### About this task
From the thread below on cleaning up HTML pasted from Word, copy word for word the passage from "Dirty HTML from" to "from the HTML.".

### Excerpted passage
========

Dirty HTML from Word leads to unwanted results
Opened this issue · 1 comments
peterkaptein commented
When content from Word is pasted, a lot of extra bonus-HTML is passed as well.
This can lead to words strung together: "like: thequick brownfoxjumps over the lazydog".
I fixed this (for a great deal) in a local project by simply stripping all unwanted things from the HTML.
function sanitizeHtml(html) {
// This destroys all (useless Word) <span> and <o:p> tags Word uses
// to set fonts on parts of the text and whatever
html = html.replace(/<span[^>]*>|<\/span>/g, '');
html = html.replace(/<o[^>]*>|<\/o[^>]*>/g, '');
// This cleans all wanted tags by replacing anything after "<tag" until and excluding ">"
// By eradicating the second part, all extra settings per HTML tag are removed
html = html.replace(/(<\w+)([^\>]*)/g, '$1');
// Clean up bold / italics mess that can lead to converson issues
// This covers only the basic cases
html = html.replace(/<\/b><b>/g, '');
html = html.replace(/<\/i><i>/g, '');
html = html.replace(/\s+<\/b>/g, '</b> ');
html = html.replace(/\s+<\/i>/g, '</i> ');
html = html.replace(/\s+<\/p>/g, '</p>');
return html;
}
Using it:
pastebin.addEventListener('paste', function() {
setTimeout(function() {
// Used here
var html = sanitizeHtml(pastebin.innerHTML);
output.value =convert(html);
output.focus();
output.select();
}, 200);
});
De solution is not tested for all cases.
euangoddard commented
Feel free to make a pull request for this fix. It looks good to me 👍

========

### Provided data
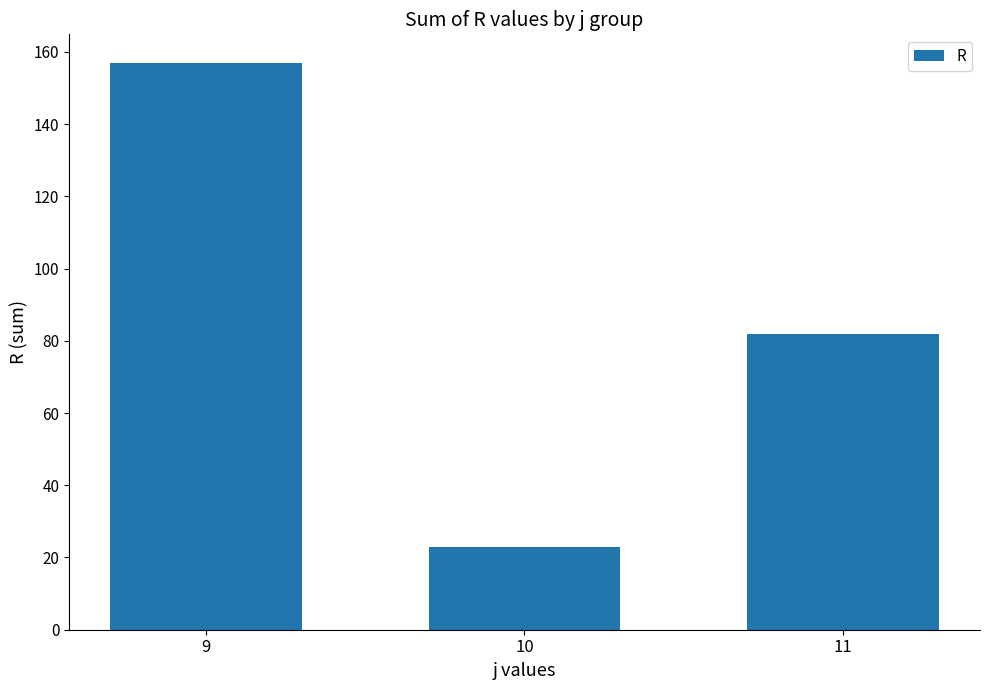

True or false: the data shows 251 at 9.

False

========

### Answer section
Dirty HTML from Word leads to unwanted results
Opened this issue · 1 comments
peterkaptein commented
When content from Word is pasted, a lot of extra bonus-HTML is passed as well.
This can lead to words strung together: "like: thequick brownfoxjumps over the lazydog".
I fixed this (for a great deal) in a local project by simply stripping all unwanted things from the HTML.